Exercise:
Repeat the material exactly from its first line to the line that includes "This repository contains". Skip pictures.

╭─ Data provided

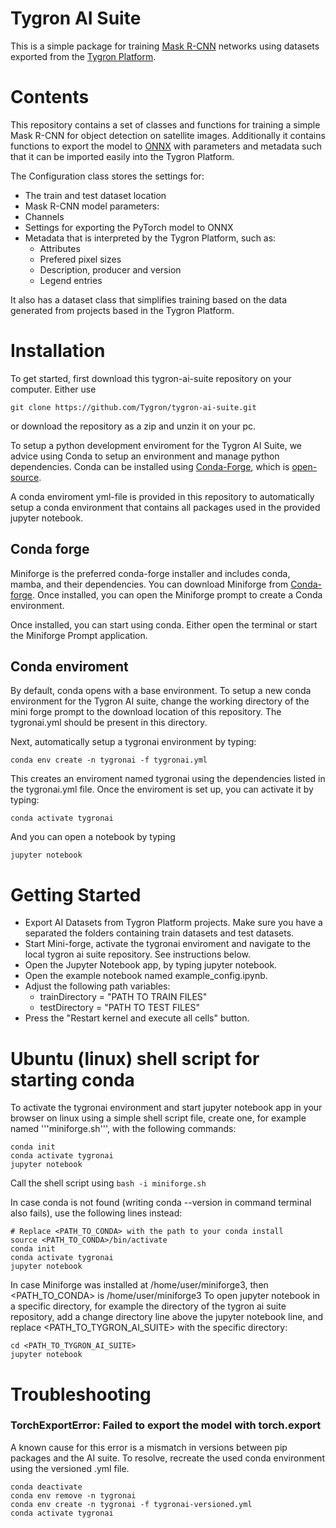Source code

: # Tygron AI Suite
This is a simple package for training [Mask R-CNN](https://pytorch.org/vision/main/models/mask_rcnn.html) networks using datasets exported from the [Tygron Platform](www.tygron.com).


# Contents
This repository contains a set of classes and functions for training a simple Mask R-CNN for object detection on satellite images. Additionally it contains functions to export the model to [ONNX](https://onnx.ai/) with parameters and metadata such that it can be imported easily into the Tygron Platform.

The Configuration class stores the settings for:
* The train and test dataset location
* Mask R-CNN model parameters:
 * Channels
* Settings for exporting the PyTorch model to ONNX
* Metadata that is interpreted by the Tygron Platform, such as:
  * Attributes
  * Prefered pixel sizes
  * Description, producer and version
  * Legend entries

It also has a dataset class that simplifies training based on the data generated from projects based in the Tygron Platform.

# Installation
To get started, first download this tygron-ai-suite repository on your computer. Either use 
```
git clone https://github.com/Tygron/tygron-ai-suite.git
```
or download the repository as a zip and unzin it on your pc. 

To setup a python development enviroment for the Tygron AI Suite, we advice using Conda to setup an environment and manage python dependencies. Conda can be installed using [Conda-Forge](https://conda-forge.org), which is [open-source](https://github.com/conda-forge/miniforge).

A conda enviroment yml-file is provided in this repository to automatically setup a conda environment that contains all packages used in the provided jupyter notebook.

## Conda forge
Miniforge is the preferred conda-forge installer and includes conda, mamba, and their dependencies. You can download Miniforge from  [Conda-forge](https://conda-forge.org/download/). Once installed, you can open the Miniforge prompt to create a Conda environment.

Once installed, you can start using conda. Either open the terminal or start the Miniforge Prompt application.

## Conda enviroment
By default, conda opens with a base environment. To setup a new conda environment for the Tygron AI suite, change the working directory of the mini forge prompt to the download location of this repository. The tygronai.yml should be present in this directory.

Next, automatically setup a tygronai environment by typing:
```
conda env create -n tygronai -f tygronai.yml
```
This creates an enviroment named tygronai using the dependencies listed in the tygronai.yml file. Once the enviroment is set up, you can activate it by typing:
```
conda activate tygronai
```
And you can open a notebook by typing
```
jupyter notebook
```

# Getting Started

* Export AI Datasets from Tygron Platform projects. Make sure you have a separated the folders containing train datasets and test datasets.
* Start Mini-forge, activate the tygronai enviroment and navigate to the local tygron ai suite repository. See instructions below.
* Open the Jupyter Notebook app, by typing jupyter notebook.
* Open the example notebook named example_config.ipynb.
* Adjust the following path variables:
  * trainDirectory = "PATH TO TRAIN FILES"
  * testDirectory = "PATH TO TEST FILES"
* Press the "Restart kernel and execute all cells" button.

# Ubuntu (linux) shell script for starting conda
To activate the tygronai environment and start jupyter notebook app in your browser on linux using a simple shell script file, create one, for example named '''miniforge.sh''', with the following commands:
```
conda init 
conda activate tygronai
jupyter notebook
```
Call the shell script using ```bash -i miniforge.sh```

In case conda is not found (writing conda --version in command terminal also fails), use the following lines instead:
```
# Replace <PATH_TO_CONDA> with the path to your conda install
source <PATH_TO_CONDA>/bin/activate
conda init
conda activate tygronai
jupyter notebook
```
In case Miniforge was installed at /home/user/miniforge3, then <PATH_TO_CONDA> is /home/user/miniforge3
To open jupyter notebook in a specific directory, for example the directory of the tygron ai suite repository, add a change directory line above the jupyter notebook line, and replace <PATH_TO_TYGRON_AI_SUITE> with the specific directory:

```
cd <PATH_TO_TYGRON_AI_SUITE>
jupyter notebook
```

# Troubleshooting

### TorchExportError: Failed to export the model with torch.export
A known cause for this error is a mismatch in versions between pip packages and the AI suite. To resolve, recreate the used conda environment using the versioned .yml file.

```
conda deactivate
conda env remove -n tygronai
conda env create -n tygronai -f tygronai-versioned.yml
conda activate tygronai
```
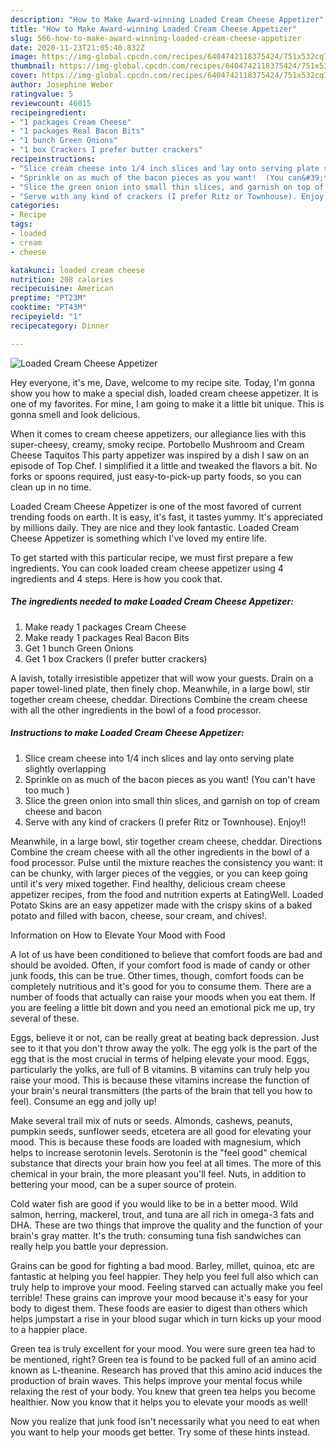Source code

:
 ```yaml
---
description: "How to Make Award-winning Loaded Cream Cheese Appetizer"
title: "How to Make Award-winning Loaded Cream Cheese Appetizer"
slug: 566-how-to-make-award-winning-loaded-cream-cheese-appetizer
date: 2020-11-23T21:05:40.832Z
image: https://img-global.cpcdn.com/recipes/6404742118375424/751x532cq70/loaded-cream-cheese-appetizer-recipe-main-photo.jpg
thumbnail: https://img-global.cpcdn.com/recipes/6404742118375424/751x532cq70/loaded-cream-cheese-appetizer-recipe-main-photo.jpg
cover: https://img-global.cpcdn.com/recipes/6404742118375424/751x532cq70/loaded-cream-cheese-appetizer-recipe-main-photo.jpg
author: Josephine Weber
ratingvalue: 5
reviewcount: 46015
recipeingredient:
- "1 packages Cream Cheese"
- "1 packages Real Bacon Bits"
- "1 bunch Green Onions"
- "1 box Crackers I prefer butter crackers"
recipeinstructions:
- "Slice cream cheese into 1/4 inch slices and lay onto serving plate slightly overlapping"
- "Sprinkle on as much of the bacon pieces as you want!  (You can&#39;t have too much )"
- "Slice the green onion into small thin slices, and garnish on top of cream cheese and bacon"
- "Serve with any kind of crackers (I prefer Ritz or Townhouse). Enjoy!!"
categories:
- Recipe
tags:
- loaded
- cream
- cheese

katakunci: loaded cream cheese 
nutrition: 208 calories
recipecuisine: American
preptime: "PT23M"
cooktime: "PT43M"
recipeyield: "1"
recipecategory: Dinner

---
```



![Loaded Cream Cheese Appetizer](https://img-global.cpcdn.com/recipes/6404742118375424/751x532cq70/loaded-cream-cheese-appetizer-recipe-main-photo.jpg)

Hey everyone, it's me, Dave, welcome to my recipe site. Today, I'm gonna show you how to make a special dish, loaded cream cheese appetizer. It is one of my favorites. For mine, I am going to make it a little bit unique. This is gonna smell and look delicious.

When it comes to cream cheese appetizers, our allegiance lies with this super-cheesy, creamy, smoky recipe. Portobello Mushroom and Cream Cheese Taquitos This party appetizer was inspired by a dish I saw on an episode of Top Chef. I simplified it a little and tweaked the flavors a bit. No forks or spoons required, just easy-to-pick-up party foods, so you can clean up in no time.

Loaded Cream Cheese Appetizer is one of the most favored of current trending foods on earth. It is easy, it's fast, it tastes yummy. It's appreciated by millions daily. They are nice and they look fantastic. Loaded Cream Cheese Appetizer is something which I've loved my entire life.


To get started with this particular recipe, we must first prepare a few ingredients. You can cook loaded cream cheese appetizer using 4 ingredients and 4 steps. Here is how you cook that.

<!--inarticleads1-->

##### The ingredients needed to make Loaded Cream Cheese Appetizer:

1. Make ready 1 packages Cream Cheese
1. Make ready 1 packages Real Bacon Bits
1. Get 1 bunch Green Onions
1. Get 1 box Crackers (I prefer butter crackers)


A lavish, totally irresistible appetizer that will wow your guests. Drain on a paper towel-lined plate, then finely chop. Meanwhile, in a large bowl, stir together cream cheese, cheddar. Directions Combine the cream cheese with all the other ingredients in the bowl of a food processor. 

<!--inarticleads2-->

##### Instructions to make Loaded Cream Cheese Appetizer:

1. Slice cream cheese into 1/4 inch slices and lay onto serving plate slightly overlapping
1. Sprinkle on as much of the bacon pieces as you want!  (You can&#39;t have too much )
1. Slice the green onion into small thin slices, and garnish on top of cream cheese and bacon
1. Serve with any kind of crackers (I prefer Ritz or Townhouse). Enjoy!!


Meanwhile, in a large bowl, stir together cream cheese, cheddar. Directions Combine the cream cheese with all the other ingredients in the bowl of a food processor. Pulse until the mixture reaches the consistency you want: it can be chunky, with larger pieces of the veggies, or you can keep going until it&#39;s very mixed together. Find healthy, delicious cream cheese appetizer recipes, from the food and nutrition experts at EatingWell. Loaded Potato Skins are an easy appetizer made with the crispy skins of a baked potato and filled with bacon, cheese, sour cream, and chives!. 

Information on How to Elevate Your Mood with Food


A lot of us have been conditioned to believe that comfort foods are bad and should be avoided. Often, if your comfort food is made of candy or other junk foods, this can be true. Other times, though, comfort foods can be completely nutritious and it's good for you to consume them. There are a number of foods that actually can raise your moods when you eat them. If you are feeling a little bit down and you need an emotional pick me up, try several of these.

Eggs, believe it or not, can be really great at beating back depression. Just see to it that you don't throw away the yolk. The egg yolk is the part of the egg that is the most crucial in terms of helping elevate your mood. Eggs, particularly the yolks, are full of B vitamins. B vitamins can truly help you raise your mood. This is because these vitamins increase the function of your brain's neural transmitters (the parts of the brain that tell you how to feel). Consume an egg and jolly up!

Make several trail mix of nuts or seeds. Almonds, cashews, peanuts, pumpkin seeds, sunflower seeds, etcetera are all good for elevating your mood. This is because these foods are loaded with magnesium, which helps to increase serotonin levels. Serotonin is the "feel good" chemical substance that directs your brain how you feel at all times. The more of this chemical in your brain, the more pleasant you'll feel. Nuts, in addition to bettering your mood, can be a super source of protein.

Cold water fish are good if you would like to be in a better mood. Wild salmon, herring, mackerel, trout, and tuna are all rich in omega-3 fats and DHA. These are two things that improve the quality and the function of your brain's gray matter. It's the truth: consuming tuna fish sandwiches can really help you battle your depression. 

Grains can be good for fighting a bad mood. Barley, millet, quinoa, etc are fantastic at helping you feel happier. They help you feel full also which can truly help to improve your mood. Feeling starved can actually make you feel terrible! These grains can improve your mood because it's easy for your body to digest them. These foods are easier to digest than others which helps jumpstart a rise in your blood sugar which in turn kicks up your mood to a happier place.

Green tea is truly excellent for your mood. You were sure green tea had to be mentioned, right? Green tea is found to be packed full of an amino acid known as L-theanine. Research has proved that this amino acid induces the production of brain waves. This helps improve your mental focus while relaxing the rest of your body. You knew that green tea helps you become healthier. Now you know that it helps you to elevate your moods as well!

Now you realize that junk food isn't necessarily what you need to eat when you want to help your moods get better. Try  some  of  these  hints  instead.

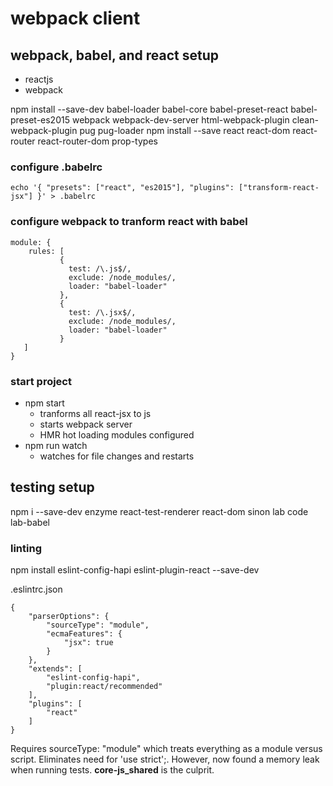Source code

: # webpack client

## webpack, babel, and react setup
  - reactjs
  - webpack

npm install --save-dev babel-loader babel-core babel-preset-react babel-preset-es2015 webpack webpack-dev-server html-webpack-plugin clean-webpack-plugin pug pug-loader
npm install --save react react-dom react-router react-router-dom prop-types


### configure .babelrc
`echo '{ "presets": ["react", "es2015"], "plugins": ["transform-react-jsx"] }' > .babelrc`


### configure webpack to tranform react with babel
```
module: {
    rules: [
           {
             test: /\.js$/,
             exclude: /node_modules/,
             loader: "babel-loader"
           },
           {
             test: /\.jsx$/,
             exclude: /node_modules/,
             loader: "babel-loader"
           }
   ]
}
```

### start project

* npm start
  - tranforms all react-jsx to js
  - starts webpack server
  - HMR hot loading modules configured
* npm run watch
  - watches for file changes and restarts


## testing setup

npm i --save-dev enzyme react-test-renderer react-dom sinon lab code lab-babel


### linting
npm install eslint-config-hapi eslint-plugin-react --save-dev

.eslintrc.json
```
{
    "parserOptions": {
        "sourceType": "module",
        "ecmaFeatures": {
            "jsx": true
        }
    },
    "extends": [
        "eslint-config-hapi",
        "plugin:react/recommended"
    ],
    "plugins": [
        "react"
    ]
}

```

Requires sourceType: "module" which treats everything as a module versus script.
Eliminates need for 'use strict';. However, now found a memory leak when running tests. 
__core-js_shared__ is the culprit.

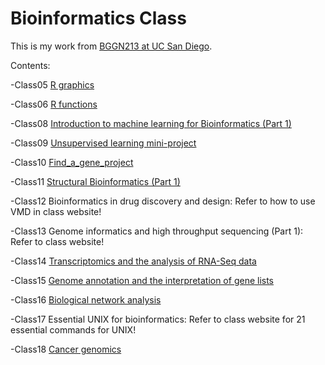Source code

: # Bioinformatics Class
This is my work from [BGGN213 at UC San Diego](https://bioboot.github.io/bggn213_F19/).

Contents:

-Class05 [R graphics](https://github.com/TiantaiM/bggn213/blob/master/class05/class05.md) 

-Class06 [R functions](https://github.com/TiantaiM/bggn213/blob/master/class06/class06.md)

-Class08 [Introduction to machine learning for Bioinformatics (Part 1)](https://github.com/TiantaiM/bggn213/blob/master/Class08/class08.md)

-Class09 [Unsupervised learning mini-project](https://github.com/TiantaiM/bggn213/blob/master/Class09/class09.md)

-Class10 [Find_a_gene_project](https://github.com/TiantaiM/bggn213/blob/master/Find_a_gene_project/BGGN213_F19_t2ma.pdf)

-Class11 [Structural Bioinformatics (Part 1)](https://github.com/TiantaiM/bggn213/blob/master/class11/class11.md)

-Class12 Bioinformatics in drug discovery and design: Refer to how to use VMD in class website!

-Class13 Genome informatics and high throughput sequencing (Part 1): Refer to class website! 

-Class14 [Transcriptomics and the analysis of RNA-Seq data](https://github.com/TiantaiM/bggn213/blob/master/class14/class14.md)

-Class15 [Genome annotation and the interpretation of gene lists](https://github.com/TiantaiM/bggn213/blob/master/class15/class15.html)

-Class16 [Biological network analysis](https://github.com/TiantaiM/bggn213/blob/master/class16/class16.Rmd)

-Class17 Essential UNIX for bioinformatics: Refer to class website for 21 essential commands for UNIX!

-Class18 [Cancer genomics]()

╰─

Problem solution:
Source code

: # Tygron AI Suite
This is a simple package for training [Mask R-CNN](https://pytorch.org/vision/main/models/mask_rcnn.html) networks using datasets exported from the [Tygron Platform](www.tygron.com).


# Contents
This repository contains a set of classes and functions for training a simple Mask R-CNN for object detection on satellite images. Additionally it contains functions to export the model to [ONNX](https://onnx.ai/) with parameters and metadata such that it can be imported easily into the Tygron Platform.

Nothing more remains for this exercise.